The annual homeless "Point in Time Count" recently showed a year-to-year decrease in overall homelessness of about 7 percent. Among those considered chronically homeless, the population is down 9 percent in the last year, but is down a remarkable 74 percent since 2005.
Recent reports indicate significant progress is being made in addressing the problem of chronic homelessness along the Wasatch Front. Agencies that track the homeless population have new evidence it is shrinking, and there are more resources coming on line to help push that trend.
However, problems persist. There are areas visible throughout the urban landscape where the displaced and disenfranchised gather, and while their numbers may be down, it is not reasonable to suggest the problem is somehow close to eradication.
But again, there are credible indicators that programs targeting those for whom homelessness has become a chronic condition appear to be working, and that is a hopeful sign. The annual homeless "Point in Time Count" recently showed a year-to-year decrease in overall homelessness of about 7 percent. Among those considered chronically homeless, the population is down 9 percent in the last year, but is down a remarkable 74 percent since 2005.
Credit goes in large part to more strategic efforts to attack the problem with a holistic approach that affords individuals an opportunity to move into transitional housing and work toward permanent placement. That frequently involves treatment for various conditions that can contribute to homelessness, including addictions and mental illness.

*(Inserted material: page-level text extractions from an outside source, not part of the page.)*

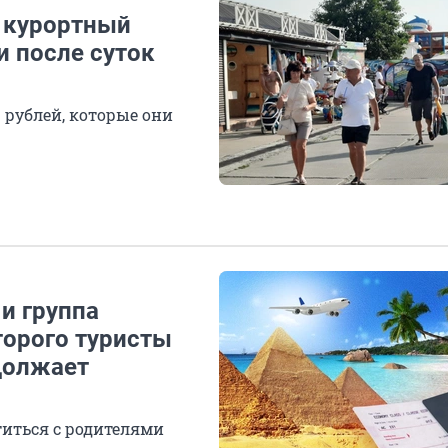
 курортный
и после суток
 рублей, которые они
и группа
торого туристы
должает
иться с родителями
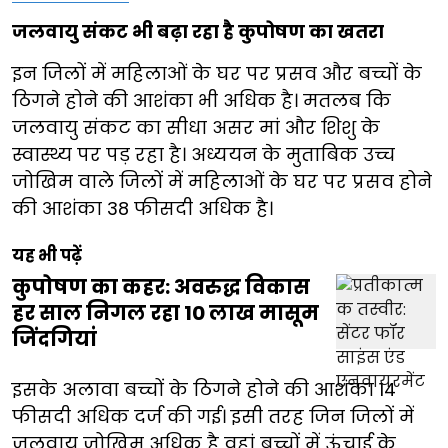
जलवायु संकट भी बढ़ा रहा है कुपोषण का खतरा
इन जिलों में महिलाओं के घर पर प्रसव और बच्चों के
ठिगने होने की आशंका भी अधिक है। मतलब कि
जलवायु संकट का सीधा असर मां और शिशु के
स्वास्थ्य पर पड़ रहा है। अध्ययन के मुताबिक उच्च
जोखिम वाले जिलों में महिलाओं के घर पर प्रसव होने
की आशंका 38 फीसदी अधिक है।
यह भी पढ़ें
कुपोषण का कहर: अवरुद्ध विकास
हर साल निगल रहा 10 लाख मासूम
जिंदगियां
इसके अलावा बच्चों के ठिगने होने की आशंका 14
फीसदी अधिक दर्ज की गई। इसी तरह जिन जिलों में
जलवायु जोखिम अधिक है वहां बच्चों में ऊंचाई के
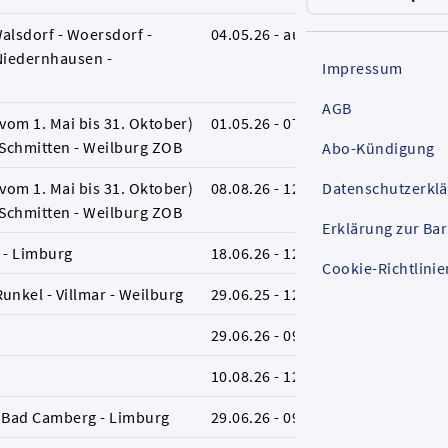
alsdorf - Woersdorf -
04.05.26 - auf Weiteres
B
 Niedernhausen -
Impressum
AGB
vom 1. Mai bis 31. Oktober)
01.05.26 - 07.08.26
L
Schmitten - Weilburg ZOB
Abo-Kündigung
vom 1. Mai bis 31. Oktober)
08.08.26 - 12.12.26
Datenschutzerkl
B
Schmitten - Weilburg ZOB
Erklärung zur Bar
 - Limburg
18.06.26 - 12.12.26
L
Cookie-Richtlinie
nkel - Villmar - Weilburg
29.06.25 - 12.12.26
L
29.06.26 - 09.08.26
L
10.08.26 - 12.12.26
L
- Bad Camberg - Limburg
29.06.26 - 09.08.26
L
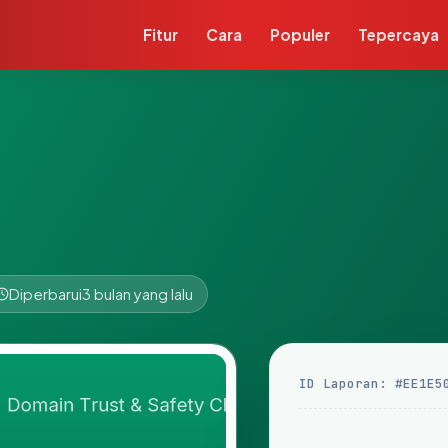
Fitur
Cara
Populer
Tepercaya
Diperbarui
3 bulan yang lalu
ID Laporan: #EE1E5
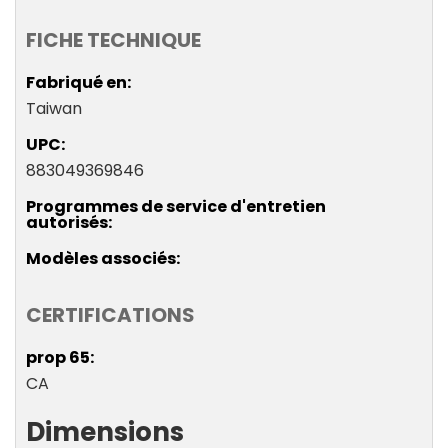
FICHE TECHNIQUE
Fabriqué en
Taiwan
UPC
883049369846
Programmes de service d'entretien
autorisés
Modèles associés
CERTIFICATIONS
prop 65
CA
Dimensions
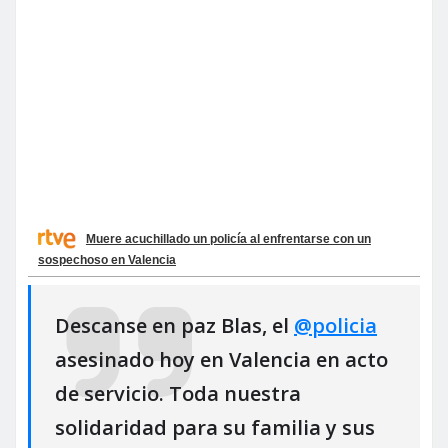
Muere acuchillado un policía al enfrentarse con un
sospechoso en Valencia
Descanse en paz Blas, el
@policia
asesinado hoy en Valencia en acto
de servicio. Toda nuestra
solidaridad para su familia y sus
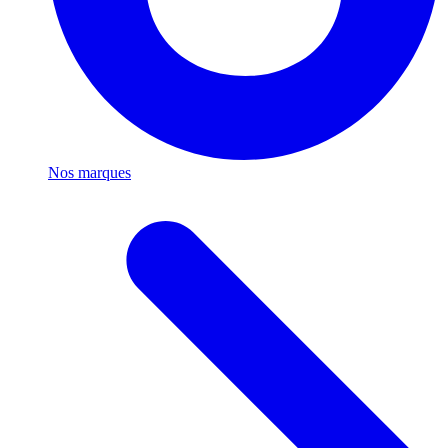
Nos marques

Those who work with the most destitute of that population say it is possible, with a continuation of such efforts, that chronic homelessness eventually could be eliminated. That would be a tremendous social achievement.
It is good to see that the public commitment to that goal is not waning, despite fiscal pressures on the agencies on the front lines. This month, the mayors of Salt Lake County's various municipalities agreed to support a joint funding stream that would generate roughly $375,000 in additional annual money to support homeless programs. The mayors were persuaded by the success of current programs, and wisely decided that now is the time to double-down on those efforts to accelerate the pattern of success.
The federal government also has stepped up with more efforts to deal with the problem of homelessness among military veterans -- historically a large percentage of the overall population. Recent statistics suggest large reductions in those numbers, as well.
All together, when it comes to the commitment of government toward addressing this problem in a meaningful way, the trends are going in the right direction. That's despite the unfortunate fallout of the federal budget sequestration that has reduced funding to social agencies that provide services to the poor.
The overall health of any community is most accurately judged not by the opulent surroundings of its well-off members, but by the conditions among its least affluent population. Improving their situation is beneficial to the entire community.
The problem of homelessness is not yet solved, but there are signs it is in retreat. Now is the time to mount a surge that could push it even closer to the edge of defeat.